Do outro lado da travessa está a mandioca, uma raiz tuberosa que é o alimento mais brasileiro de todos, nascida na floresta amazônica depois que um cipó cortado pelos índios resolveu entrar na terra e criar suas raízes. Foi domesticada pelos indígenas que souberam lidar com as espécies “bravas” (venenosas), de forma a tornar a mandioca a base da sua alimentação e dos povos do norte e nordeste, com suas farinhas, polvilhos, tapiocas e tucupis. Alastrou para o resto do país e se enraizou de vez na culinária mineira, onde também ajudou o caldo do feijão a virar tutu. É alimento rústico, barato, delicioso e que alimenta, muito bem definido como “o pão do Brasil”. Uma curiosidade interessante contada pelo entusiasta da raiz - o Chef Felipe Rameh - é que os índios dominavam tanto a técnica de extração do veneno, que chegavam a desenvolver e cultivar espécies venenosas propositalmente, para que animais e outras tribos não roubassem suas mandiocas! Apesar de ser o alimento símbolo do país, ela ainda é pouco conhecida e explorada, sobretudo fora da região norte. Lá eles aproveitam até as folhas, que são moídas e cozidas por vários dias para extrair o veneno, se transformando em um caldo escuro, quando se adiciona carnes e temperos. É a famosa maniçoba, a “feijoada do Pará”.
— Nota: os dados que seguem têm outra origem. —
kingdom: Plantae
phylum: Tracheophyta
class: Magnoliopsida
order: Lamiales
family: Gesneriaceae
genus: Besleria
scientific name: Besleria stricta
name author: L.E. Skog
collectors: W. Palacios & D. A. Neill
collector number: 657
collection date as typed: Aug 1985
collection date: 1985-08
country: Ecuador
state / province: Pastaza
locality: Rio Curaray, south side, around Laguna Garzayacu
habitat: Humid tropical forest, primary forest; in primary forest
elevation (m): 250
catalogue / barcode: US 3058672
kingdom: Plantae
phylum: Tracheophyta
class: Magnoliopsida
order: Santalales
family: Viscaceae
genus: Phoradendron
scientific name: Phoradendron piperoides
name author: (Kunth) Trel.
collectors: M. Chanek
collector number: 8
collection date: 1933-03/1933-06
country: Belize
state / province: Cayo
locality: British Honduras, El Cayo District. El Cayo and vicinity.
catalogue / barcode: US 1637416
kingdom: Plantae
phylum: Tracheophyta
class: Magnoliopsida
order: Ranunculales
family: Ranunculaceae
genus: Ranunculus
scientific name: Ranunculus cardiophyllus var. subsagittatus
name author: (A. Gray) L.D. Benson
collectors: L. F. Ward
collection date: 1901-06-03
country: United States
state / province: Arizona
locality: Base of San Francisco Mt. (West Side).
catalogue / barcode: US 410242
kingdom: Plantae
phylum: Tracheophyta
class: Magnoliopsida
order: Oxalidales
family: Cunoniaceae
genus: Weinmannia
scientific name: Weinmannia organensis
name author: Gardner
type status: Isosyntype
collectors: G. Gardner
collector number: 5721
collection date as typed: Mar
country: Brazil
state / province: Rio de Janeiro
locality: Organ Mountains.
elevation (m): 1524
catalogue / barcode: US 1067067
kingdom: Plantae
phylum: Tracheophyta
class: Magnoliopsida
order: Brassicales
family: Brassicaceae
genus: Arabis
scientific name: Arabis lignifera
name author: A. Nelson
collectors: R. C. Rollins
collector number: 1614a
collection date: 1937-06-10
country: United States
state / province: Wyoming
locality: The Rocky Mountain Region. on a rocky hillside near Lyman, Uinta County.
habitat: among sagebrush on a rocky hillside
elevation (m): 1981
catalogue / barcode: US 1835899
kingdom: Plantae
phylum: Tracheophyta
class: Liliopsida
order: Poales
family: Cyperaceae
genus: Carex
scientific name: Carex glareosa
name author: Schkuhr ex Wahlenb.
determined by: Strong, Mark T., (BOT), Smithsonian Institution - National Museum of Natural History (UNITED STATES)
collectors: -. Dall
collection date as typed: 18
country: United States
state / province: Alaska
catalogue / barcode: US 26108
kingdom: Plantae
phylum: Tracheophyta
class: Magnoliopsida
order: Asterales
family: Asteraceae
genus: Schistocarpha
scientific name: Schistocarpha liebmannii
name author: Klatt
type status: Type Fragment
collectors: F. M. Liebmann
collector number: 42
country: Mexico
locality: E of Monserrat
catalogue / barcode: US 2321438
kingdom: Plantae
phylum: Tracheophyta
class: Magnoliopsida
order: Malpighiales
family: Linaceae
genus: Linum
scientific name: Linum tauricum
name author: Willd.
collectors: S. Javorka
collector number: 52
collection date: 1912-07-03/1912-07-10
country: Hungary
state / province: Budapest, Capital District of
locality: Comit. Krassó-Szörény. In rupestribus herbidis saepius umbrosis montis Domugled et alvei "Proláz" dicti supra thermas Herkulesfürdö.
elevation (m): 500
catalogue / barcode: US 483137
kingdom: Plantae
A versatilidade e a importância das mais de 4.000 variedades de mandioca já catalogadas (!) ainda renderão outras prosas por aqui, mas por enquanto vamos voltar para o bar, onde ela e a lingüiça serão as estrelas desse importantíssimo festival. Que a partir de ações como essa passemos a valorizar e apreciar melhor esses ingredientes, de forma mais saudável e sustentável, substituindo o industrial pelo artesanal. Ou alguém de Resende Costa vai dizer que a linguiça da Sadia é melhor (ou a mesma coisa) do que a feita pelo Vinícius do Tinô, que por sinal produz vários outros produtos bacanas para nossa cidade? Ou então que a mandioca que vem lá do Ceasa é igual àquela recém tirada da terra na roça ali pertinho? Eu acho que não.